# Primer/surfacer



## jakester (Nov 16, 2007)

Hi All 
Has anyone used the builders solution from Sherwin Williams or the level 5 primer/surfacer from ProRoc, any info would certainly help. Thanks 
Jake


----------



## BCPNJ (Oct 14, 2007)

I use USG Sheetrock Firstcoat on new rock, usually two coats. Works great and price is right. Good luck.


----------



## plazaman (Apr 17, 2005)

ived used the builders solutions before, seems good, touch up is good also.


----------



## jakester (Nov 16, 2007)

Hey Plazaman
Did you roll it or did you spray it on


----------



## toddcla2002 (Apr 25, 2005)

I always use this for new flat walls. I usually use a 531 spray tip and I spray it....I do not backroll it and I put it on thick. It does a great job. Just don't roll it and make sure nothing touches it when it's wet such as your hoses. It doesn't sand well so if there are imperfections I would just skim them with mud. It's a great product....make sure you put it on thick to hide the imperfections.

~todd


----------



## plazaman (Apr 17, 2005)

we rolled it


----------



## [email protected] (May 25, 2007)

toddcla2002 said:


> I always use this for new flat walls.
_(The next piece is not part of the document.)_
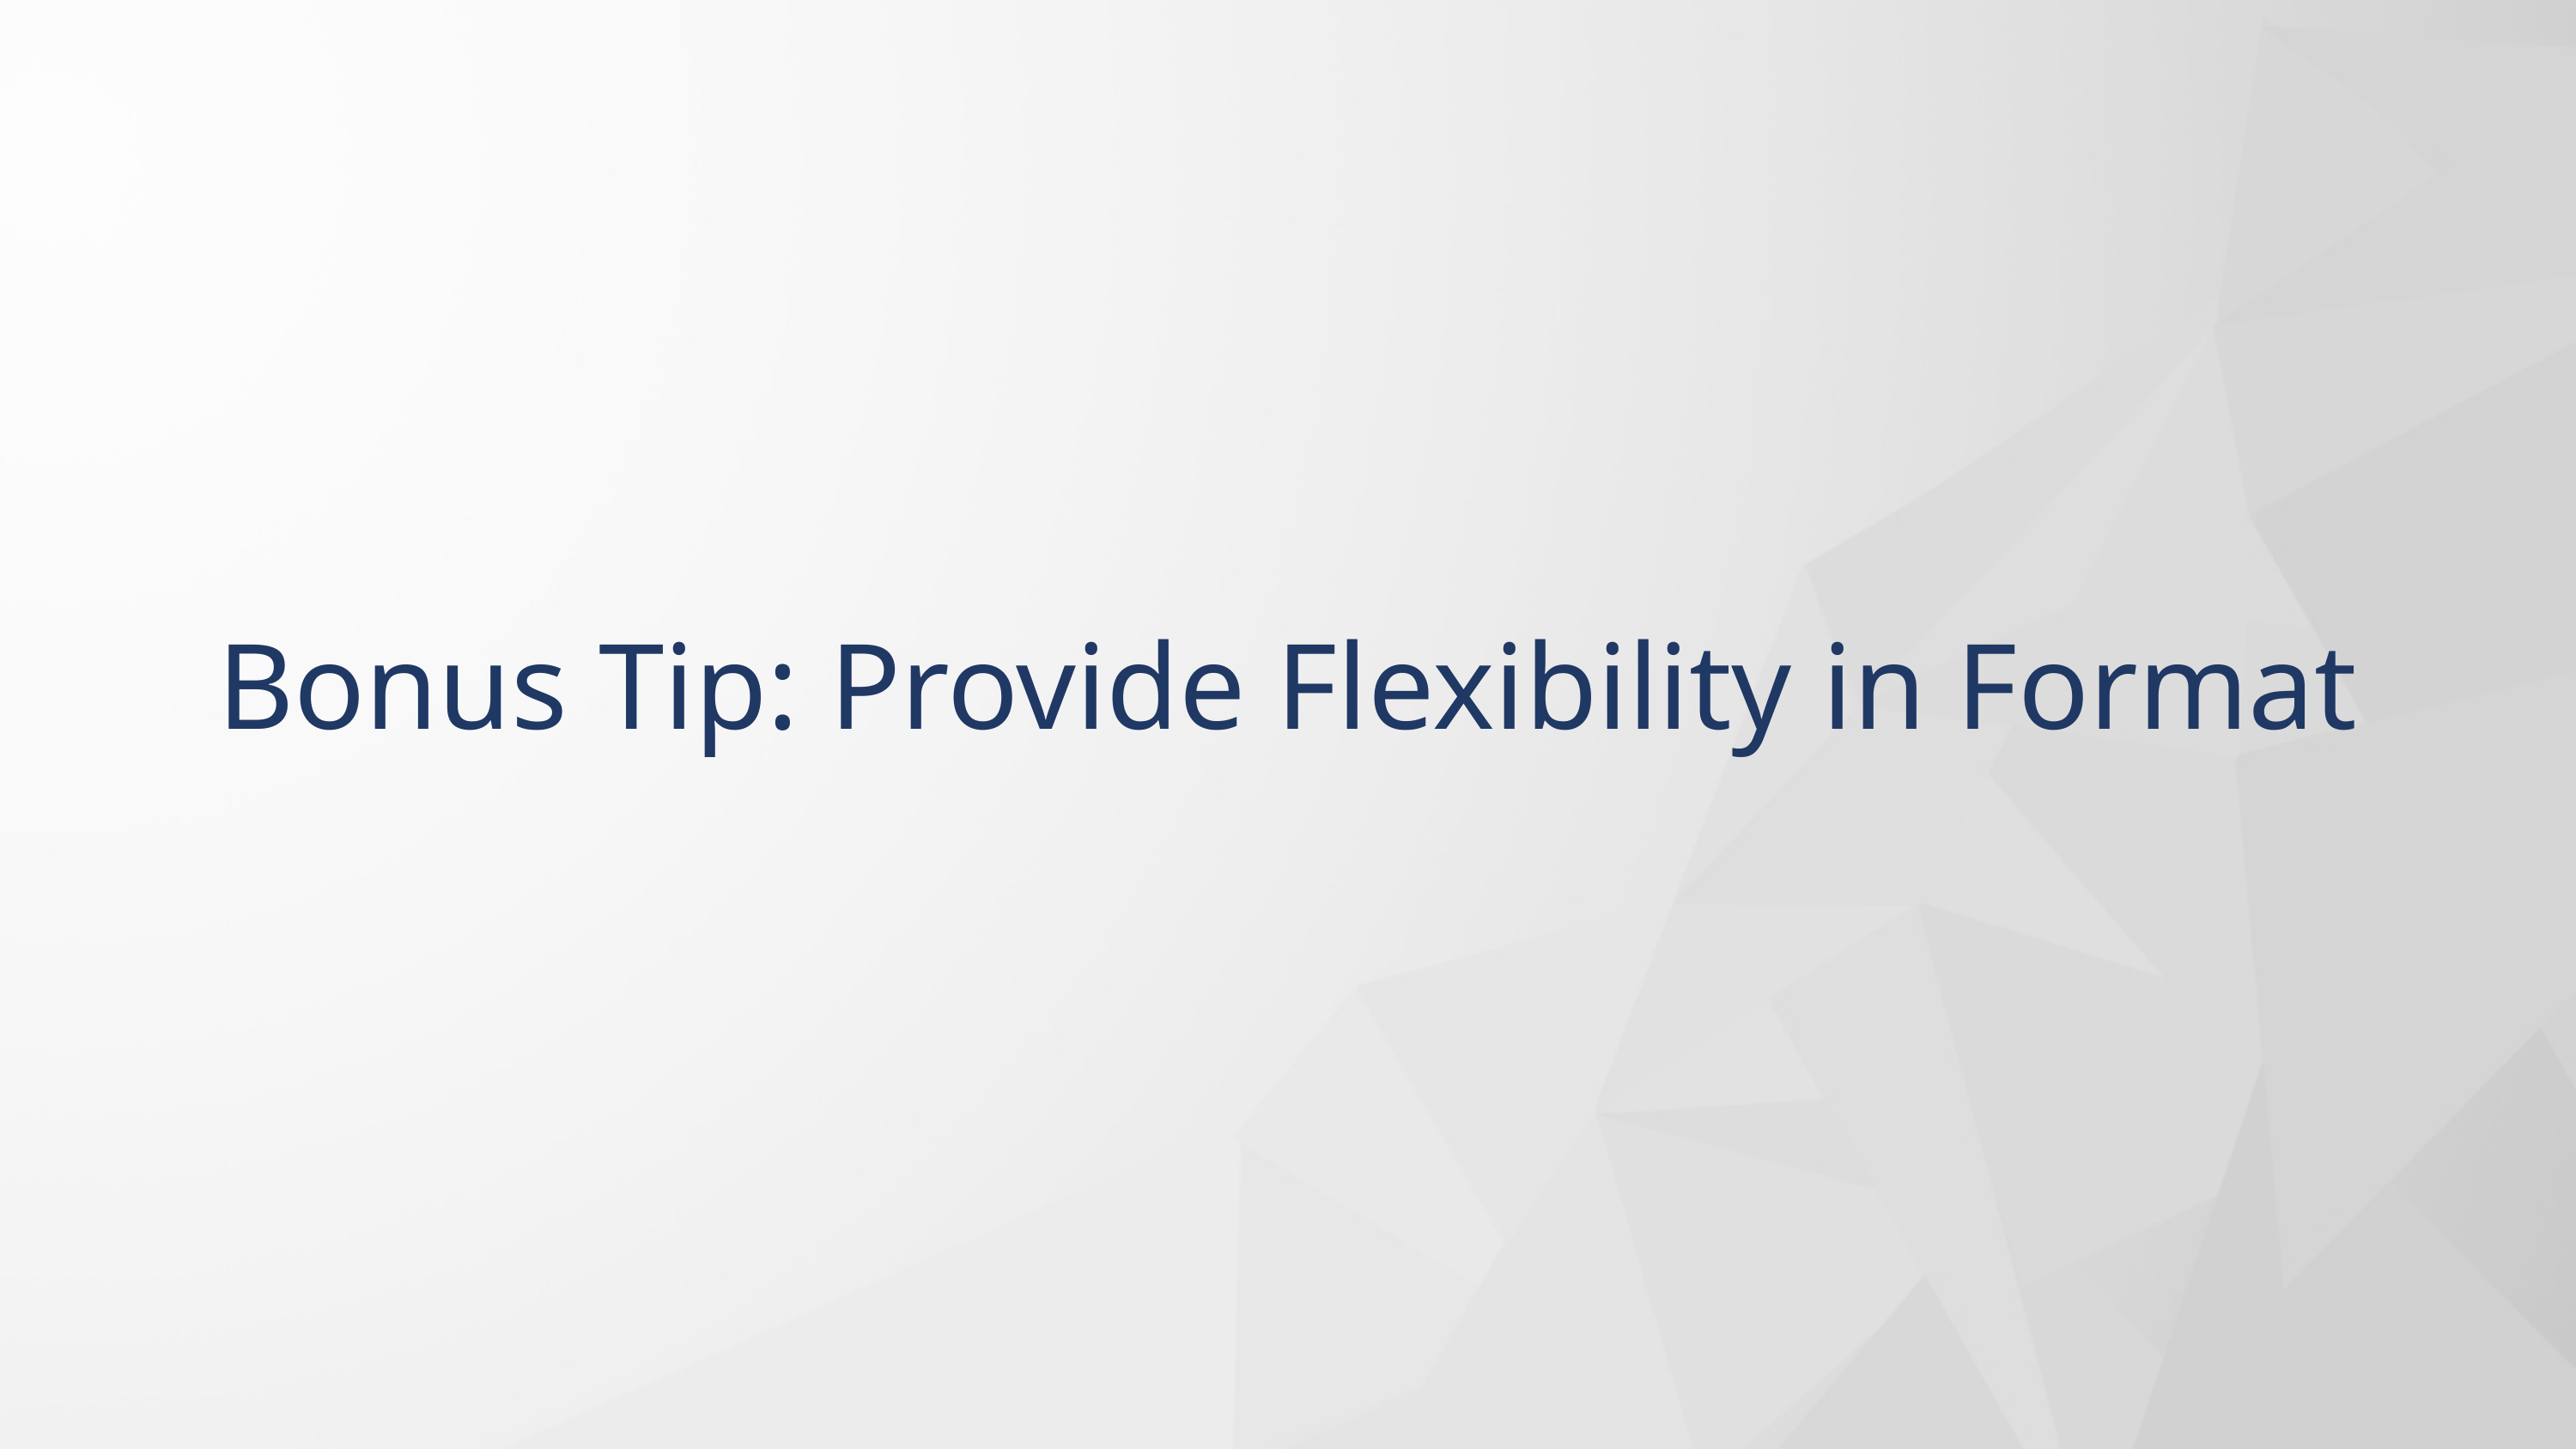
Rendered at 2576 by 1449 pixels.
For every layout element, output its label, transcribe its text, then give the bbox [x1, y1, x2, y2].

I usually use a 531 spray tip and I spray it....I do not backroll it and I put it on thick. It does a great job. Just don't roll it and make sure nothing touches it when it's wet such as your hoses. It doesn't sand well so if there are imperfections I would just skim them with mud. It's a great product....make sure you put it on thick to hide the imperfections.
> 
> ~todd


I'm assuming you are referring to the SW product? How would this product work on 'old' residential where the walls have been HACKED by ameteurs over the years? Would you be able to bring these walls back to 'smooth'? Just curious (for my own house!). :whistling


----------



## toddcla2002 (Apr 25, 2005)

As long as you do other mud repair as necessary then you should be able to make it look new and bring it to a level 5 finish. Good luck!

~todd


----------



## Chazbe (Apr 13, 2007)

Just used 5 gal of the SW last week. I really like it. I have at times rolled 2 coats on and the final finish is outstanding.


----------



## erosas (Dec 16, 2009)

We have a beef with Sh.Wms now regarding their Builder's Solution...hard lap lines and we follow the directions to the T! This product initially worked beautifully for us, as of the beginning of this year, nothing but grief. We want Level 5 walls and don't backroll. Anyone else with the same trouble?


----------



## Dorman Painting (May 2, 2006)

I just don't see how you're going to get a great finish unless you back roll. I've sprayed walls and ceilings for years, and when you backroll your spray work, it looks ten times better. Not to mention the fact that backrolling lays down the fuzzy surface that's inevitable with a sprayer. 

FWIW, I've used Builders Solution and had reasonable success with it. But I would only use it on walls that really call for it, there's other products easier to use IMO. It's good for walls that have had wallpaper on them for twenty years and you've just removed the paper.


----------



## Metro M & L (Jun 3, 2009)

I used it on a remodel job earlier this year. Spray and back roll. It did not back roll well in the higher 90 degree temp's. Like waiting 60 seconds to touch it was too long. 

I got the feeling it was a product that was intended to be highbuild so that you wouldn't have to back roll it.

I think I would rather use a slower cooking primer that sanded more readily. 

Any suggestions?


----------



## world llc (Dec 9, 2008)

i'v used plenty of builders solution... great stuff for the money!! not the best product for a level 5 though. it is the best choice, however, if your not equiped with a HD pump.

the best L5 product in my opinion is USG Tough Hide. it has the consistancy a bit thinner than lightweight spackle... probably equivilent to elastomeric caulk! so needless to say, a HD pump is in order. we use the graco mark V for this application. it is an unbelievable product, but so pricey it is hard to sell if not speced.


----------



## Builtmany (Dec 9, 2009)

SW Builders Solution works well. As with any of the surfacer primers I would say 2 coats for a good level 5 finish. IMO they just are not think enough with 1 coat. The Builders Solution is also not easy to roll so I would suggest spraying and back-rolling. Some other products are spray only I've read.


----------



## Builtmany (Dec 9, 2009)

plazaman said:


> ived used the builders solutions before, seems good, touch up is good also.


Why would you touch up primer? You must be talking about the SW Builders Solution paint, a different product than the Surfacer in question.


----------